Guy Ménard, conseiller général, approuve, d’ailleurs un PLU a été établi pour Ambrières/Cigné. Mais les élus sont confrontés à une difficulté : l’activité économique n’est pas qu’agricole. “Nous avons un territoire avec un habitat dispersé, et maillé de PME. Nous devons permettre à ses entreprises d’avoir un peu de terrain autour pour qu’elles envisagent un éventuel développement. Nous devons prendre en compte le volet Familles : qu’elles ne se retrouvent pas dans un désert. Il nous faut donc une densité suffisante pour garder des écoles et des commerces dans les territoires ruraux, y compris pour les familles d’agriculteurs.” Oui, reprend Benoît Faucon, coprésident de JA53, “d’ailleurs, pour quelqu’un comme Ophélie qui est non issue du monde agricole et ni du secteur, une commune dynamique, avec une école, aide un jeune à finir de se décider”.


Les élus locaux ont aussi la responsabilité d’œuvrer aux bonnes relations entre les agriculteurs et leurs voisins. “Il faut faire comprendre les contraintes de chacun. L’agriculture n’est pas là uniquement pour entretenir le territoire. Il y a aussi des contraintes (liées au métier).” Frédéric Vincent propose aux élus de mettre en place des chartes de bon voisinage.


Les conflits de voisinage se cristallisent parfois lors d’enquêtes publiques sur des projets d’installation ou d’extension d’élevage. “Si l’agriculteur a demandé une enquête, c’est bien qu’il n’a pas l’intention de nuire délibérément à l’environnement, et qu’il veut prouver qu’il prend des dispositions pour répondre à la réglementation. L’avis du conseil municipal est sollicité : prenez contact avec le porteur du projet. Il faut éviter les confusions et les avis pas objectifs de la part d’associations ou de citoyens qui pensent à leur bien-être personnel avant de regarder l’équilibre économique du territoire.”

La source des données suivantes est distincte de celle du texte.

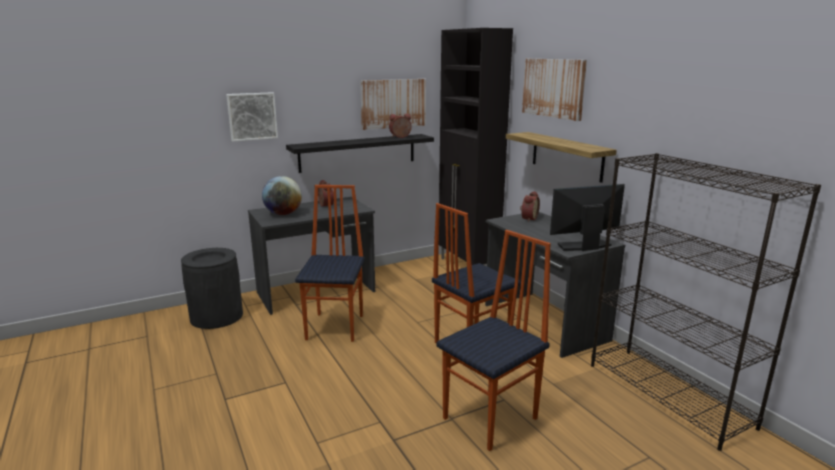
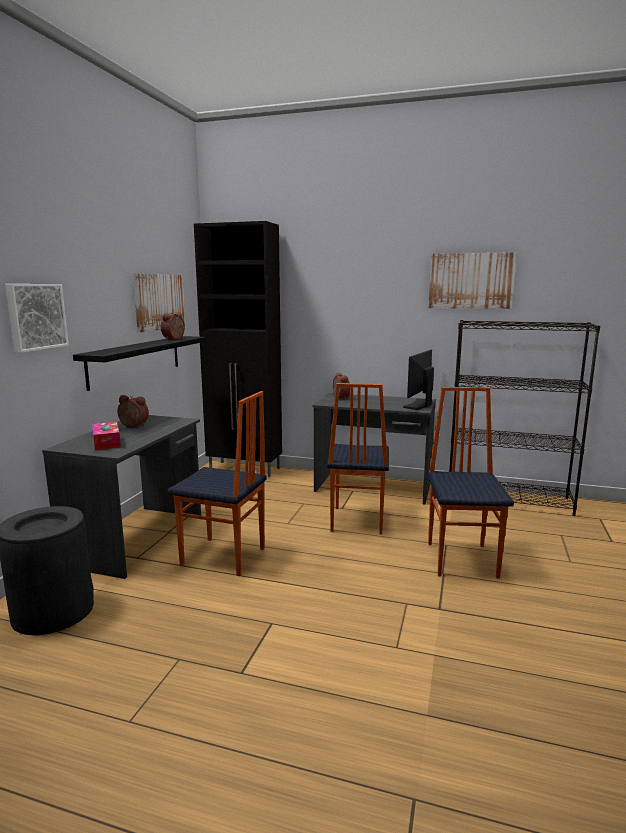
camera: 45 degrees left, 5 degrees down
globe [262,176,302,215] -> tissue box [93,422,121,450]
chair [295,185,365,342] -> chair turned 150 degrees clockwise [167,391,267,576]
shelf [506,132,617,183] -> none
picture [522,59,587,121] -> picture moved to [429,252,517,309]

Sur la circulation des engins agricoles, “certains aménagements de centre bourg empêchent de circuler. Là aussi, concertez-vous avec les agriculteurs. Nous aimerions ne pas laisser un pneu à chaque fois qu’on prend la route…” La réponse du député Yannick Favennec : “Vous avez raison, et la meilleure façon d’aborder ces problèmes et de continuer à vous investir dans les conseils municipaux.”



1- Ophélie Chartier (26 ans) installée en élevage porcin en Mayenne ; 2- Benjamin Chaillou (27 ans) installé en élevages bovins, lait et volailles label Rouge en Vendée ; 3- Sabine Rouard (39 ans) installée en polyélevages (caprins lait, viandes bovine et ovine) et arboriculture en Maine-et-Loire.



Loire-Atlantique : 104 installations. Maine-et-Loire : 118. Mayenne : 116. Sarthe : 71. Vendée : 104. Total Pays-de-la-Loire : 513.